A pesar de ello, A22 Sports Management, promotora de la competición, relanzó la iniciativa en octubre de 2022 argumentando la necesidad de reformular el modelo económico del fútbol europeo. Y en diciembre de 2024, A22 presentó una nueva versión bajo el nombre Liga Unify, introduciendo un sistema de clasificación ligado al rendimiento doméstico y una plataforma de emisión gratuita con publicidad.
Sin embargo, los cambios no consiguieron revertir el escepticismo generalizado entre organismos europeos y ligas nacionales, que seguían considerando que la iniciativa no aclaraba su repercusión ni la falta de claridad del proyecto en los calendarios, el impacto en el equilibrio competitivo de las ligas domésticas ni la sostenibilidad del sistema en su conjunto, trayendo además más confusión en la opinión pública por la inestabilidad de los distintos formatos propuestos.
Cabe destacar que, entre 2023 y 2025, varias resoluciones judiciales cuestionaron los mecanismos regulatorios de UEFA y FIFA, aunque ninguna de ellas produjo entonces un respaldo sostenido a la propuesta de la Superliga, puesto que simplemente autorizaba la posibilidad de instaurar competiciones alternativas, con lo que tampoco modificó la posición crítica de las principales ligas del continente.
En este contexto, la Comisión Europea defendió entonces un modelo deportivo basado en la inclusión y en la protección del equilibrio competitivo dentro del ecosistema deportivo europeo. Asimismo, la Premier League y la Federación Inglesa se opusieron frontalmente a cualquier competición cerrada.
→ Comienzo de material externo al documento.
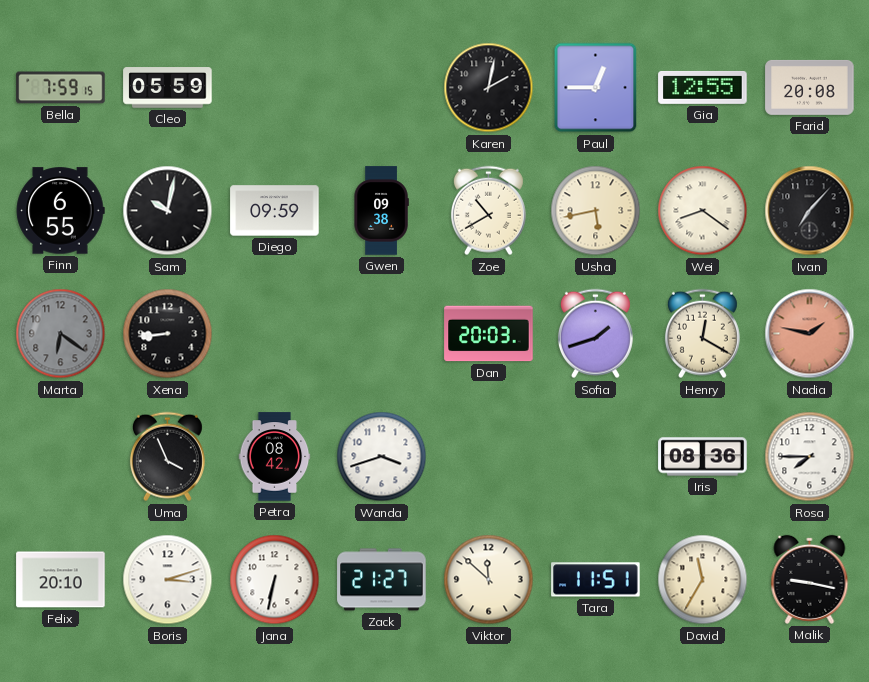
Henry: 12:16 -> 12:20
Este rechazo se consolidó con la aprobación en julio de 2025 de la Football Governance Act, una ley del Gobierno británico que establece un regulador independiente y prohíbe a los clubes ingleses unirse a competiciones cerradas o ligas independientes, una medida adoptada explícitamente para blindar el ecosistema del fútbol inglés frente a iniciativas como la Superliga.
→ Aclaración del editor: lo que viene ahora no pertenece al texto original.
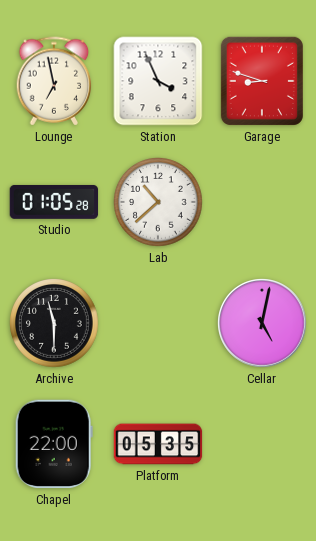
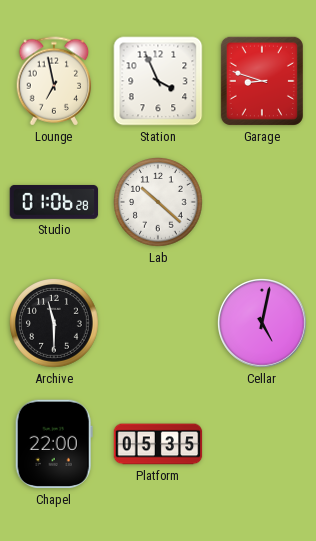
Studio: 01:05 -> 01:06
Lab: 10:38 -> 10:22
Así, la reciente retirada del Barça consolida una tendencia que ha ido reduciendo el proyecto a un ámbito meramente testimonial. La combinación de renuncias de clubes fundadores, el rechazo sostenido de instituciones europeas y ligas nacionales, y la falta de un consenso deportivo amplio deja la Superliga en una fase crítica.
Laliga
En paralelo a este escenario de pérdida de apoyos, LALIGA ha insistido en que una competición separatista alteraría varios elementos estructurales del fútbol europeo. La organización presidida por Javier Tebas ha advertido que un torneo paralelo añadiría más presión a un calendario ya muy exigido, comprometiendo el desarrollo de las ligas nacionales, y podría generar turbulencias en el mercado audiovisual, un elemento clave por su peso en la financiación de los clubes y en la estabilidad de las competiciones domésticas. LALIGA también ha señalado que la rápida sucesión de distintas versiones del proyecto refleja la ausencia de una arquitectura clara, un factor que, en su visión, introduciría incertidumbre en un sector que depende de reglas estables para mantener su equilibrio competitivo.
Este conjunto de elementos conecta directamente con el contexto económico del fútbol en España, donde la dimensión real del sector permite entender mejor las implicaciones que tendría la irrupción de un modelo paralelo al actual. El informe “Impacto socioeconómico del fútbol profesional en España”, elaborado por KPMG, cifra en 18.350 millones de euros la contribución del fútbol profesional al país, equivalente al 1,44% del PIB, y estima que el sector genera 194.381 empleos y 8.390 millones de euros en recaudación fiscal. Estos datos reflejan la magnitud del ecosistema que se habría visto afectado por la implantación de una competición paralela que pudiera alterar la estructura actual del mercado futbolístico nacional.